Beginning Friday at the Sangre de Cristo Arts Center in Pueblo, the public will have its first opportunity to view part of the large collection of Gene Kloss prints recently donated to the center by John Armstrong, a Pueblo high-school teacher and collector.
Titled Ritual & Ceremony, the show features many of the works for which she was most well known: her "Penitente" rituals and the sacred ceremonies of the Taos Indians.
What sets Kloss apart from the thousands of other artists who've scuffled along the well-worn path to the land of commercial kokopelis and howling coyotes to cash in at the El Dorado Taco Bell, is that she didn't over-romanticize her subject matter.
On the contrary, Kloss's vision of the Southwestern cultures -- including both Catholic and Native American ceremonies -- was epic and detached.
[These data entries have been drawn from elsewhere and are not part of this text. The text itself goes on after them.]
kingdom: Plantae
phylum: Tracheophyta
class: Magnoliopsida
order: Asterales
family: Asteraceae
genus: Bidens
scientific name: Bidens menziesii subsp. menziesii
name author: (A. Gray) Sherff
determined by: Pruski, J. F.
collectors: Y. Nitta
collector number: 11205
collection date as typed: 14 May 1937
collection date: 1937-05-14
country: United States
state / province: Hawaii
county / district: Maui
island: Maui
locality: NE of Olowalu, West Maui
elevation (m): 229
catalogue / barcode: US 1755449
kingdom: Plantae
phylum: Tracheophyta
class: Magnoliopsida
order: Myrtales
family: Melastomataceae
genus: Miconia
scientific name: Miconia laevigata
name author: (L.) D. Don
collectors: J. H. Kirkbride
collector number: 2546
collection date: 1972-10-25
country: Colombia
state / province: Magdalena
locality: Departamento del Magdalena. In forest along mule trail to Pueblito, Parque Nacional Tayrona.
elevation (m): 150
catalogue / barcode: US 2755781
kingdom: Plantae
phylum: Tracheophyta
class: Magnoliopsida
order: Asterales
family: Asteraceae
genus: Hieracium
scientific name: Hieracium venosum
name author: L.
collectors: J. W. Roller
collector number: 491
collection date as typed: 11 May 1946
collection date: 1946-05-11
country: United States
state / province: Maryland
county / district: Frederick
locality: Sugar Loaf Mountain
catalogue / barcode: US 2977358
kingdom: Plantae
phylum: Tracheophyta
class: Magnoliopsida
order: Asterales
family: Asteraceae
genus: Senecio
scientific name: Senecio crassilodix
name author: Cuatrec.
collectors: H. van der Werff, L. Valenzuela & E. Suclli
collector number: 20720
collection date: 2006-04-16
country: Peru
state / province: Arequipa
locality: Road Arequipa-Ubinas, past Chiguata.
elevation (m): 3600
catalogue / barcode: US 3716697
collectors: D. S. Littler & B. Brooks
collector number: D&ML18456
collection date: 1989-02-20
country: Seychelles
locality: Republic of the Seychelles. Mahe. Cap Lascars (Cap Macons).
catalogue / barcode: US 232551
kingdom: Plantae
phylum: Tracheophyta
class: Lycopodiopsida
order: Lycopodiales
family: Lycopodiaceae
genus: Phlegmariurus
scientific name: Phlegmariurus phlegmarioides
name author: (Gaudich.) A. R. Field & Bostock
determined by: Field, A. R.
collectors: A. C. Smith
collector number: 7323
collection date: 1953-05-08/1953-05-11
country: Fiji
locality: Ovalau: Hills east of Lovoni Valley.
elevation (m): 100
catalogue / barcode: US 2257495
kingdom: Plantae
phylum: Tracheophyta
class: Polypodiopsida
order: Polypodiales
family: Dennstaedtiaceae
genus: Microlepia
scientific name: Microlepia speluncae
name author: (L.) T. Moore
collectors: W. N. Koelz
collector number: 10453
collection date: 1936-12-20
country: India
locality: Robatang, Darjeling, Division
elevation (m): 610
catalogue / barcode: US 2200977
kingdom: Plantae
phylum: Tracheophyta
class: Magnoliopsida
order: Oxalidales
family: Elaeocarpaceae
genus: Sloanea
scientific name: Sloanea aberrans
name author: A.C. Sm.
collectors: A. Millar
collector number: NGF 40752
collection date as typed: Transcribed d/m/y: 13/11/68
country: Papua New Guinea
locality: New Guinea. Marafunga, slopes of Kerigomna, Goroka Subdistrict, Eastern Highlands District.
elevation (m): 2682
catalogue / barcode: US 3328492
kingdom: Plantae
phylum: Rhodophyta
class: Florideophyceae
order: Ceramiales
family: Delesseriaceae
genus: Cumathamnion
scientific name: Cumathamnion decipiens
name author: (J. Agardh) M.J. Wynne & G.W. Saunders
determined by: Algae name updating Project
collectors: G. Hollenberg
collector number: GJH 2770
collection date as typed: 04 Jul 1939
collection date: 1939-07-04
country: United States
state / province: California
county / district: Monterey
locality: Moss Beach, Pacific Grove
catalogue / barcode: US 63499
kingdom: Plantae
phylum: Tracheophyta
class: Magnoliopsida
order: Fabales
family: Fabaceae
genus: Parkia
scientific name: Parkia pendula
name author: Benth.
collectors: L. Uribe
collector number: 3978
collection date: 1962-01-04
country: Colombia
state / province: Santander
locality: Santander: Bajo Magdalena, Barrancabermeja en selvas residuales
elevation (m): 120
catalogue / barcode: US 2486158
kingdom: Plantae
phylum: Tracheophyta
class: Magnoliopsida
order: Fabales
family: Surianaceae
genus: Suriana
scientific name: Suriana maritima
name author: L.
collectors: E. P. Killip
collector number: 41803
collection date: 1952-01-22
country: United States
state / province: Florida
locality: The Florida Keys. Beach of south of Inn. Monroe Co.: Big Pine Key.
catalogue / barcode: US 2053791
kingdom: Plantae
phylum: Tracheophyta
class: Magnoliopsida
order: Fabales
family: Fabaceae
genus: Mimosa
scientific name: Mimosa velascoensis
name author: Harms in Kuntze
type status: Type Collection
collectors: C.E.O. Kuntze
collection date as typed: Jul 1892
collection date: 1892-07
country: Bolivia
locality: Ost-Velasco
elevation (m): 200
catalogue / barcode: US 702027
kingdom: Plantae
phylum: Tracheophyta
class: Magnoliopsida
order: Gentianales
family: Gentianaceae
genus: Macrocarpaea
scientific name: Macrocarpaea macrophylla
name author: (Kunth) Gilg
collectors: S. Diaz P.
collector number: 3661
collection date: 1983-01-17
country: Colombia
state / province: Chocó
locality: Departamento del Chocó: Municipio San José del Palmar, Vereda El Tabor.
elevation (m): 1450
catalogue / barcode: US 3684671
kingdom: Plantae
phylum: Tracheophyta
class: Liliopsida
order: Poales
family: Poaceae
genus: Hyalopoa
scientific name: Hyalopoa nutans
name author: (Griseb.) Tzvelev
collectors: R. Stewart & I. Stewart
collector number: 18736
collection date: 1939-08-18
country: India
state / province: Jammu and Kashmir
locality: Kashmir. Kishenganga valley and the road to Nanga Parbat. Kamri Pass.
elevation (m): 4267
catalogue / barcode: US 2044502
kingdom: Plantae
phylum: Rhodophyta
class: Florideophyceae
Fraught with stark contrasts between shadow and light, and swelling with the most aesthetically compelling lines, her subjects are considered from a distance, conveying a brash respect, while her themes of the human relationship to nature and God transcend setting.
Born in Oakland, Calif. in 1903, Alice Geneva Glasier was a rare bird for her time. Having soaked up much of the cosmopolitan life in the bustling Bay Area and topping off her education at Berkeley in 1924, she committed herself to a life of art and letters when she married the poet and composer Phillips Kloss. During their honeymoon camping trip to the Southwest, Gene -- like so many others of her time including Georgia O'Keeffe and Mable Dodge Luhan -- became smitten with the visual possibilities of a new and exotic cultural landscape.
Because of her talents and her detached veneration of the local cultures, many of the Native American and Hispanic communities in the Taos area allowed Kloss to witness their sacred, secret ceremonies.
All told, Kloss created over 625 intaglio prints including etchings, drypoints, mezzotints, and a number of other experimental techniques before she died in 1996. Of those 625 prints, the Sangre de Cristo Arts Center is incredibly fortunate to have been bequeathed 355, the largest collection anywhere.
Like any artist of great imagination and style, Kloss did not merely represent or depict the worlds she saw; she revealed their conflicts and mysteries, and made them better.